Ok so every year I help my friend do a zombie makeup for a big band concert his high school does called Pumpkin Pops. It's right before Halloween so everyone comes in costumes, and they have awards for best costume and scariest costume. I have won these awards for the make up I have done on him for the past two years. Now the make ups were ok, but this year is his senior year and I want to do something crazy and special and over the top for him because he is one of my best friends and this is his last pumpkin pops concert. I have more experience with props than make up, but I originally set out to do make up, and this will be my first one in 8 months. Does anyone have any ideas or tutorials on how to do an awesome zombie makeup or other creature make up that is easy but thrilling? All ideas are welcome!


----------



## shannibal (Aug 14, 2013)

I've learned a lot by browsing youtube.....I do better with watching a step-by-step tutorial than with trying to read through directions and imagining what it SHOULD look like. =)


----------



## Wildcat (Nov 3, 2007)

I usually prefer my zombie look to actually look like it was once human.
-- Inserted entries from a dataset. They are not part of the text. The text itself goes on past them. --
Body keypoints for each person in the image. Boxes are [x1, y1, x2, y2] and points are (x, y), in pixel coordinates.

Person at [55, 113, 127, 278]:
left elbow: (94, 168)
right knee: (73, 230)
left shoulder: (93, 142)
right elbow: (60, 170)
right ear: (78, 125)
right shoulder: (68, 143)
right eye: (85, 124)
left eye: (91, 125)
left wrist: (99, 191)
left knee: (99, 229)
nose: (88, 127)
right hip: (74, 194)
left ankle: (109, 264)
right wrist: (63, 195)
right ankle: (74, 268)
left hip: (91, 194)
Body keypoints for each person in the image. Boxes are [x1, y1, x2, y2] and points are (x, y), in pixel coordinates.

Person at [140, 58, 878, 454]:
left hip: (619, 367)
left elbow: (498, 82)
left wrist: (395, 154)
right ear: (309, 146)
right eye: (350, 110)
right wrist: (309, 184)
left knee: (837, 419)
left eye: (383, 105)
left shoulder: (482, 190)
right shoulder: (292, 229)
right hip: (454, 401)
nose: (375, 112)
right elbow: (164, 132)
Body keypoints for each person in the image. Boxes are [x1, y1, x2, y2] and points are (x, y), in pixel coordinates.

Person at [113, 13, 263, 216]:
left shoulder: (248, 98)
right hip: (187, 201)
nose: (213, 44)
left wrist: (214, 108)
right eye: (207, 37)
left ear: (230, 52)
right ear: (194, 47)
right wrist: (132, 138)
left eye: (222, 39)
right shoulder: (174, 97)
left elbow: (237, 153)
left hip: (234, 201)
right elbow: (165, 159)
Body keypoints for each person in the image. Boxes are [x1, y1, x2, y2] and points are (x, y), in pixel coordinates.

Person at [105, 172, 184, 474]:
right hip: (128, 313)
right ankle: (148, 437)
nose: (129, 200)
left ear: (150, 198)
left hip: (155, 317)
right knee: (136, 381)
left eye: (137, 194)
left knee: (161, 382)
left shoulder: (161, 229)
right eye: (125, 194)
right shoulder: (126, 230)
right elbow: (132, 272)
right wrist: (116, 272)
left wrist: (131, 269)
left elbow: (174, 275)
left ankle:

Meaning I don't like the overly green or stylized zombies with big racoon eyes. Now sometimes I do go a bit overboard with the wounds/prosthetics but I try and keep the base colour as close to a flesh tone as possible like below.










Not like this.


----------



## Instant Monsters (Aug 23, 2012)

Are you wanting to go the prosthetic route, or just paint, highlight and shadow?


----------



## highbury (Nov 5, 2009)

Depending on when the show is, I would place an order on some colored contact lenses. They really add a lot, especially if you do a lot of color detail around the eyes. It will make for a strong focal point.


----------



## goneferal (Sep 8, 2010)

The contact lenses are the best. I have blackout ones that freak people out every time.


----------



## MortalMagus (Sep 5, 2013)

A zombie band sounds neat, a guy recently hired me to do a zombie Kurt Cobain and zombie Sid Vicious and I would also love some pointers on zombie makeup.


----------



## debbie5 (Mar 2, 2007)

All I can say is: PRACTICE the makeup first. Note the time you started, and if you get a result you like note how long it took you to do it, and then **take a picture of it** for reference to do it again. Makeup usually takes MUCH longer to do than anticipated. Good luck!!


----------



## MommaMoose (May 15, 2010)

Do try to stay with a more natural palette like Wildcat said. The blue/grey zombies just look cheap. If you don't plan on doing any prosthetic pieces, liquid latex makes for some wonderful peeling skin. (Just make sure that he doesn't have a latex allergy)


----------



## Llasd87 (Aug 7, 2013)

A little of both


----------